- League: USBL
- Founded: 1998
- Dissolved: 2000
- History: Washington Congressionals 1998-2000
- Location: Washington, D.C.
- Team colors: blue, yellow, white

= Washington Congressionals =

The Washington Congressionals was a professional basketball club in the United States Basketball League (USBL) from 1998 to 2000.

==History==
The team was based in Washington, D.C.. Congressionals started their first season under coach Mike McLeese. They qualified for the play-off only in 1998, when they were eliminated in the first round. Despite their positive first season, they did not managed to qualify to the play-offs in 1999 and 2000. The club disbanded after the 2000 season.

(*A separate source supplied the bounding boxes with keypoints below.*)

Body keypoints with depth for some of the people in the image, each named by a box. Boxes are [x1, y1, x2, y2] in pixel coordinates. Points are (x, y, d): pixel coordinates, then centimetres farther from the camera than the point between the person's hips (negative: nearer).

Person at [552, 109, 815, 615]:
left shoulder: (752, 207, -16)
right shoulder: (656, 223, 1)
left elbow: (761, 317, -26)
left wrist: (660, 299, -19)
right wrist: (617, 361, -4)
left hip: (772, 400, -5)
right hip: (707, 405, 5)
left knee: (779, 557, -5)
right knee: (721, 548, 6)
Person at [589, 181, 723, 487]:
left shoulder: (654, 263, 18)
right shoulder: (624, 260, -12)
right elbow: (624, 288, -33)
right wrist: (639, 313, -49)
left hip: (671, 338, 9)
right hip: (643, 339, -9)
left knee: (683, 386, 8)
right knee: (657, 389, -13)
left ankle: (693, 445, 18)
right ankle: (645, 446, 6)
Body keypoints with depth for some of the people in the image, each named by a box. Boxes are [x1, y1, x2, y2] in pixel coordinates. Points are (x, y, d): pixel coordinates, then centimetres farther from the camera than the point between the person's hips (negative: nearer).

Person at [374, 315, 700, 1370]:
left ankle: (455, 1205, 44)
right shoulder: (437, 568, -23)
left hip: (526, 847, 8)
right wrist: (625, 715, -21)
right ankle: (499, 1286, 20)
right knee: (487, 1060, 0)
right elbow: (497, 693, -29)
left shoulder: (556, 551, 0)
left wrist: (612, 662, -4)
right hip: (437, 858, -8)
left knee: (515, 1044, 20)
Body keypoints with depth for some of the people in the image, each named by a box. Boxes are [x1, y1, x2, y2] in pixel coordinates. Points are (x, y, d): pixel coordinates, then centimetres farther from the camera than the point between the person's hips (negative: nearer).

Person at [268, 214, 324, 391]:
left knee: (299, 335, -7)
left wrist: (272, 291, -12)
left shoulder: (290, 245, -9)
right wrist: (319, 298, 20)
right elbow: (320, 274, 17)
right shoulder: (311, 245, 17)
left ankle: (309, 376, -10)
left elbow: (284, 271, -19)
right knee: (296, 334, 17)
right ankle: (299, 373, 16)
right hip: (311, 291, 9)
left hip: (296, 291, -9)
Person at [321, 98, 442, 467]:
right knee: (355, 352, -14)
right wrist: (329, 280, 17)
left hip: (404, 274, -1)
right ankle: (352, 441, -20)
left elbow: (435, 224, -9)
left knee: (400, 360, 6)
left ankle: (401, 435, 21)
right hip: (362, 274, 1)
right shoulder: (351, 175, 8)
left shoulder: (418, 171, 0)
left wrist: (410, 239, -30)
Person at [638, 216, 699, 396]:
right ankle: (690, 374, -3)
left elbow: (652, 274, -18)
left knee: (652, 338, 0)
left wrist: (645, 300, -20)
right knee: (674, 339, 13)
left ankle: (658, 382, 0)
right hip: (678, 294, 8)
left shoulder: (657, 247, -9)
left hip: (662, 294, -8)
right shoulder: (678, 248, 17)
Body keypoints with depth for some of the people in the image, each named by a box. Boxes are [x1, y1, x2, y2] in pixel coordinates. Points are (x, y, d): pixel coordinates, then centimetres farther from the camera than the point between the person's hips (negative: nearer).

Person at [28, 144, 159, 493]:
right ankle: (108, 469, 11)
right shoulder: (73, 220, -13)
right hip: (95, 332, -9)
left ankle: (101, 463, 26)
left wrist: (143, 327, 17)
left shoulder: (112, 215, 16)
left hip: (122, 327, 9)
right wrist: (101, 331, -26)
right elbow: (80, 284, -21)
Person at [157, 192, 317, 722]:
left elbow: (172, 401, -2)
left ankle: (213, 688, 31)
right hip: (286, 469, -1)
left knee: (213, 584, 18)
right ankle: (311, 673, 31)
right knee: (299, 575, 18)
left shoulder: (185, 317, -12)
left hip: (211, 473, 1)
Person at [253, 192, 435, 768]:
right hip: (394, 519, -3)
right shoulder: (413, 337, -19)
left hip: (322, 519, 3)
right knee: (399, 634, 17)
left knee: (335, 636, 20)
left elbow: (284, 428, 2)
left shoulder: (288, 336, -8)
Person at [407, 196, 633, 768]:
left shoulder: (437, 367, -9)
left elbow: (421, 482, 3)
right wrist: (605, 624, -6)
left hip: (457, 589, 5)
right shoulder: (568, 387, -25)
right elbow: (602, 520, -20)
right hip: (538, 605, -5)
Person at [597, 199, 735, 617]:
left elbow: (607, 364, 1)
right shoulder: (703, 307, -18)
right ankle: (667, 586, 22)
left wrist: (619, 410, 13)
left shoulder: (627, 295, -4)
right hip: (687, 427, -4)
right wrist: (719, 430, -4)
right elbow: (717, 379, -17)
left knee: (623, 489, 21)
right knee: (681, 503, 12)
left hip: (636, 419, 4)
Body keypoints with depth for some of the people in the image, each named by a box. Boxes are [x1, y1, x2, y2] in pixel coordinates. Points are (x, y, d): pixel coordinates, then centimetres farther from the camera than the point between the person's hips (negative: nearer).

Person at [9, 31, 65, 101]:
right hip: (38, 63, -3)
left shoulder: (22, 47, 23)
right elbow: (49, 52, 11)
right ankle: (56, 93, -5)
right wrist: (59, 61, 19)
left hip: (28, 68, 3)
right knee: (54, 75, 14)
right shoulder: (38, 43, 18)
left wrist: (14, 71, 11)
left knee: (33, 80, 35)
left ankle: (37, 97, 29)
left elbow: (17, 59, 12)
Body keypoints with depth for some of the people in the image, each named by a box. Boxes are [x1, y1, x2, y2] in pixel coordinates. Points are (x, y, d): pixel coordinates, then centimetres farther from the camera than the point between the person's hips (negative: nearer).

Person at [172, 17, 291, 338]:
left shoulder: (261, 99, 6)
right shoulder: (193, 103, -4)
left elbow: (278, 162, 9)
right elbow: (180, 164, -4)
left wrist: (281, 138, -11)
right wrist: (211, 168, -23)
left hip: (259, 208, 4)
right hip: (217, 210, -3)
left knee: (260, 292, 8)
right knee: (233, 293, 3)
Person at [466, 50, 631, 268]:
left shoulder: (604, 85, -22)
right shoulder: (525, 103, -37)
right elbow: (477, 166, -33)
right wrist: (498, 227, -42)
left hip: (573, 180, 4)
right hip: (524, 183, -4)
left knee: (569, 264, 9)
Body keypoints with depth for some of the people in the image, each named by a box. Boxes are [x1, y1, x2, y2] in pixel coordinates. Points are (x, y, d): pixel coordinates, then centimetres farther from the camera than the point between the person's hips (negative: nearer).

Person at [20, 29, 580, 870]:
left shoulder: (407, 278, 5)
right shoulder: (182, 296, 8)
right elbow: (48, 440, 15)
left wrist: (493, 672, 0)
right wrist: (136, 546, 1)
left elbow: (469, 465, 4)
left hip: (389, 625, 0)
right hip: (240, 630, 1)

Notable players like streetball legend in the Washington, D.C., and Maryland areas, Curt Smith, Moochie Norris, Craig Hodges, Kevin Thompson, Lonnie Harrell and Senegalese Sitapha Savané played for the franchise.

==Seasons==

| Stagione | League | Name | W | L | % | Place | Play-off | Coach |
|---|---|---|---|---|---|---|---|---|
| 1998 | USBL | Washington Congressionals | 17 | 9 | 65,4 | 2º | Second round | Mike McLeese |
| 1999 | USBL | Washington Congressionals | 3 | 24 | 11,1 | 5º | - | Mike McLeese Jacob Jonas |
| 2000 | USBL | Washington Congressionals | 10 | 20 | 33,3 | 6º | - | Mike Sanders |

==Home arenas==
- Bender Arena at American University, cap: 4,500 (Washington, D.C.) 1998
- Blair High School, (Silver Spring, Maryland) 1999
- Smith Center at George Washington University, cap: 5,000 (Silver Spring, Maryland) 1999–2000
- University of the District of Columbia, (Washington, D.C.) 2000

==Rosters==
===1998 season===
- Greg Jones, Lonnie Harrell, Mike Powell, Curt Smith, Sonique Nixon, Jermall Morgan, Art Crowder, Keith Davis, Darryl Prue, Moochie Norris, James Johns, Antoine Brockington.

===1999 season===
- Art Crowder, Bill Burnett, Greg Jones, Jermall Morgan, Moochie Norris, Lonnie Harrell, Kevin Sams, Harold Deane, Earl Tyson, Deng Leek, Brian Watkins, Antoine Brockington.

===2000 season===
- Marquis Melton, Damon Watlington, Kavossy Franklin, Sheik Pearson, Michael Tabb, Antonio Reynolds-Dean, Wayne Houston, Willie Farley, Greg Harris, Eric Poole, Jeremy Hyatt, Clayton Shields, Sitapha Savane, Curt Smith, Jermall Morgan, Konata Springer, Antric Klaiber.